Gaunt blocked three more quick blows, turning his sword with a dextrous touch. The etogaur was using the sheer weight of his blade for momentum, swinging each blow into the next, changing his grip on the double-handed pommel to swoop and turn the greatsword around his body for maximum kill power.
The etogaur brought the greatsword around in a bodyline cut. Gaunt stopped it dead with a flat-blade parry, and then drove back, robbing the etogaur of swing momentum. With brute force, the etogaur hefted up his blade, and tried to swing again. His sword was twice as long as Gaunt’s. He had reach. He had power.
His boots sloshing in the mire, Gaunt out-paced him, and turned around his left flank. The etogaur tried to turn, but Gaunt drove in a slice that the etogaur barely parried away.
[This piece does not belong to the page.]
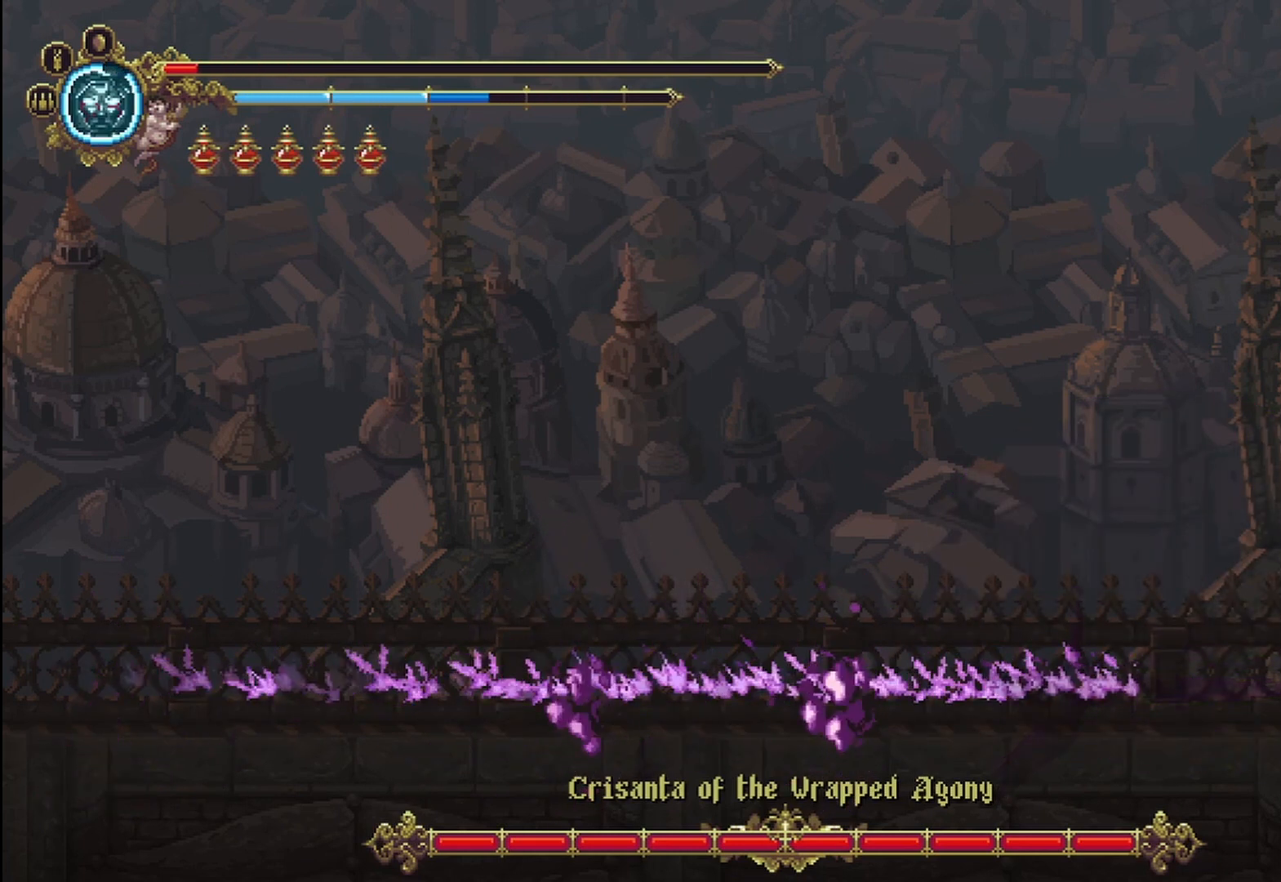
Gameplay with a controller (Xbox layout); each line is a JSON object with the inputs held at the frame after it. "events" lists button and stick changes between this image and that frame as [ms after this image, input, new state], when the widget could be followed in between. Not read: HOME.
{"buttons": [], "left_stick": "center", "right_stick": "center", "events": [[208, "Y", "down"], [250, "Y", "up"]]}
He was wrong-footed, unbalanced.
As the etogaur tried to regain his poise and bring his greatsword up, Gaunt ripped his sword in. The weight of the blade cut through the greatsword’s grip. It cut through the etogaur’s right wrist, and severed all the digits of his left hand.
The etogaur uttered a bark of disbelief. He took a step backwards, blood squirting from his wrist stump and his dismembered hand. He stared at Gaunt through the eye-slits of his dirty gold mask, awaiting the finishing stroke.
Gaunt aimed his sword at the etogaur, tip first. “Run,” he said. “Run and tell them. The Ghosts of Tanith have come, and they will kill you all.”
The etogaur began to howl. He turned and stumbled away into the smoke, bleating out his distress and his terror.
Gaunt allowed himself a smile. He could feel tears of blood on his face.
Turning, he saw a Ghost nearby, beset by two Blood Pact troopers. He hurled himself into the brawl, and severed the spine of one of the Archenemy warriors with his sword. The beleaguered Ghost used the advantage to lance the other Blood Pact marauder with his bayonet.